According to Popular Mechanics, he based this number on the average losses that Spanish ships incurred as they traveled from the Americas back to Europe.
But, Fischer does warn any would-be treasure hunters that the amount of money it takes to uncover such a valuable wreck, like the Nuestra Señora de las Mercedes, would be incredibly expensive and would likely not make the effort worthwhile.
How did the Black Swan ship sink?
The “Black Swan” ship, or the Nuestra Señora de las Mercedes, likely sank due to heavy weather and pump failure. The water leaked through the hull plants dooming the ship.

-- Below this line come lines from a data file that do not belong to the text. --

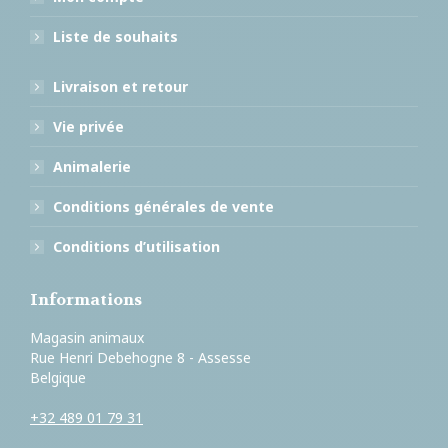
Liste de souhaits
Livraison et retour
Vie privée
Animalerie
Conditions générales de vente
Conditions d’utilisation
Informations
Magasin animaux
Rue Henri Debehogne 8 - Assesse
Belgique
+32 489 01 79 31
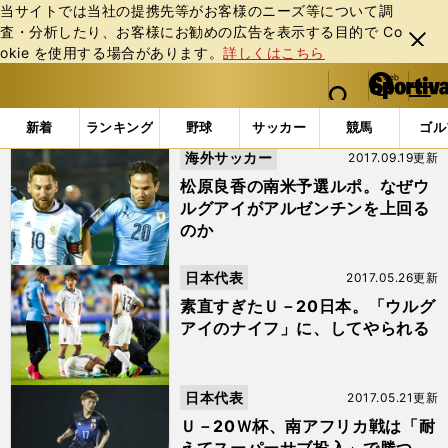
当サイトでは当社の提携先等がお客様のニーズ等について調
査・分析したり、お客様にお勧めの広告を表⽰する⽬的で Co
閉じ
okie を使⽤する場合があります。
詳しくはこちら
る
マイペ
web Sportiva (webスポルティーバ)
検索
メニュ
we
ー
「#ウルグアイ」の最新ニュース・ 情報 (2ページ目)
b
ジ
新着
ランキング
野球
サッカー
競馬
ゴル
ス
海外サッカー
2017.09.19更新
ポ
ル
松原良香の南米予選ルポ。なぜウ
テ
ルグアイがアルゼンチンを上回る
ィ
のか
ー
バ
日本代表
2017.05.26更新
素直すぎたＵ－20日本。「ウルグ
アイのナイフ」に、してやられる
日本代表
2017.05.21更新
Ｕ－20Ｗ杯、南アフリカ戦は「耐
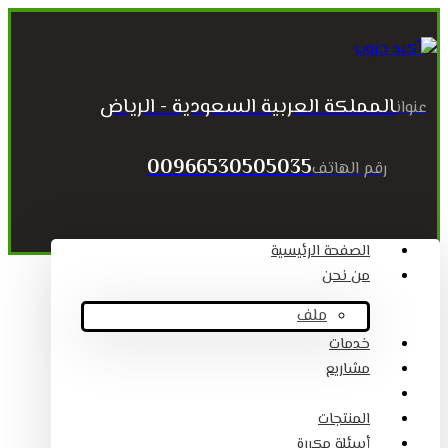
المملكة العربية السعودية - الرياض
عنوان
00966530505035
رقم الهاتف
الصفحة الرئيسية
من نحن
ملف
خدمات
مشاريع
المقالات
المنتجات
أسئلة مكررة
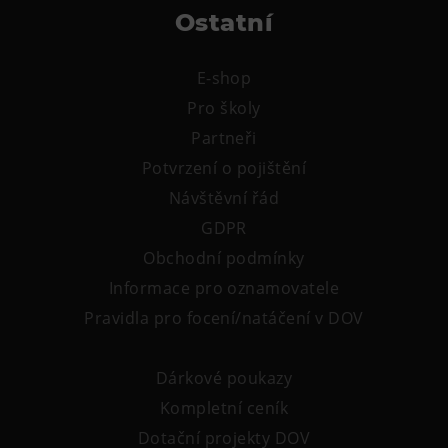
Ostatní
E-shop
Pro školy
Partneři
Potvrzení o pojištění
Návštěvní řád
GDPR
Obchodní podmínky
Informace pro oznamovatele
Pravidla pro focení/natáčení v DOV
Dárkové poukazy
Kompletní ceník
Dotační projekty DOV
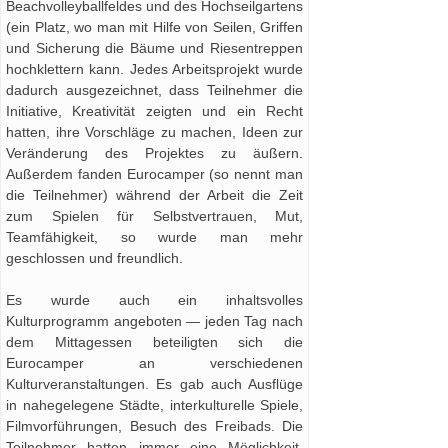
Beachvolleyballfeldes und des Hochseilgartens
(ein Platz, wo man mit Hilfe von Seilen, Griffen
und Sicherung die Bäume und Riesentreppen
hochklettern kann. Jedes Arbeitsprojekt wurde
dadurch ausgezeichnet, dass Teilnehmer die
Initiative, Kreativität zeigten und ein Recht
hatten, ihre Vorschläge zu machen, Ideen zur
Veränderung des Projektes zu äußern.
Außerdem fanden Eurocamper (so nennt man
die Teilnehmer) während der Arbeit die Zeit
zum Spielen für Selbstvertrauen, Mut,
Teamfähigkeit, so wurde man mehr
geschlossen und freundlich.
Es wurde auch ein inhaltsvolles
Kulturprogramm angeboten — jeden Tag nach
dem Mittagessen beteiligten sich die
Eurocamper an verschiedenen
Kulturveranstaltungen. Es gab auch Ausflüge
in nahegelegene Städte, interkulturelle Spiele,
Filmvorführungen, Besuch des Freibads. Die
Teilnehmer hatten immer eine Möglichkeit,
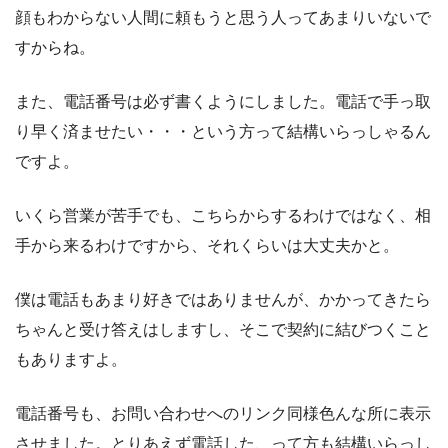
顔もわからない人間に頼もうと思う人ってあまりいないで
すからね。
また、電話番号は必ず書くようにしました。電話で手っ取
り早く済ませたい・・・という方って結構いらっしゃるん
ですよ。
いくら営業が苦手でも、こちらからするわけではなく、相
手から来るわけですから、それくらいは大丈夫かと。
僕は電話もあまり好きではありませんが、かかってきたら
ちゃんと受け答えはしますし、そこで契約に結びつくこと
もありますよ。
電話番号も、お問い合わせへのリンク同様色んな所に表示
させました。とりあえず電話した、って方も結構いらっし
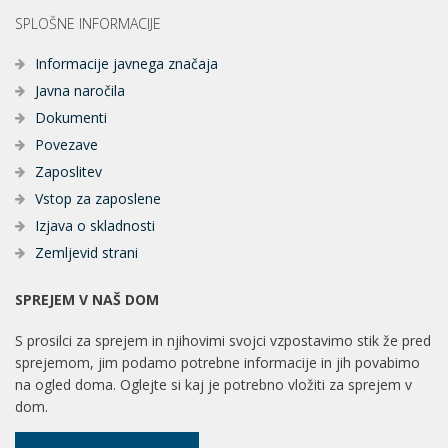
SPLOŠNE INFORMACIJE
Informacije javnega značaja
Javna naročila
Dokumenti
Povezave
Zaposlitev
Vstop za zaposlene
Izjava o skladnosti
Zemljevid strani
SPREJEM V NAŠ DOM
S prosilci za sprejem in njihovimi svojci vzpostavimo stik že pred
sprejemom, jim podamo potrebne informacije in jih povabimo
na ogled doma. Oglejte si kaj je potrebno vložiti za sprejem v
dom.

Was the Black Swan a real ship?
“Black Swan” was a code name used by Odyssey Marine Exploration to describe their recovery of the gold and silver coins from the Nuestra Señora de las Mercedes off the Portuguese coast.
Where is the Black Swan shipwreck?
The shipwreck is off the coast of Portugal. At the site, Odyssey Marine Exploration found the remains of the Nuestra Señora de las Mercedes (almost all of which were destroyed during the company’s retrieval of the treasure).
When did the Black Swan ship sink?
The “Black Swan” ship, the Nuestra Señora de las Mercedes, sank in 1804. The $500 million in treasure sat at the bottom of the ocean until Odyssey Marine Exploration removed it without the Spanish government’s consent.
Who found the Black Swan treasure?
Odyssey Marine Exploration, a Tampa, Florida-based company, discovered the treasure. More than 17 tons of gold and silver were removed from the site. This included 500,000 silver coins, other gold items, and jewels.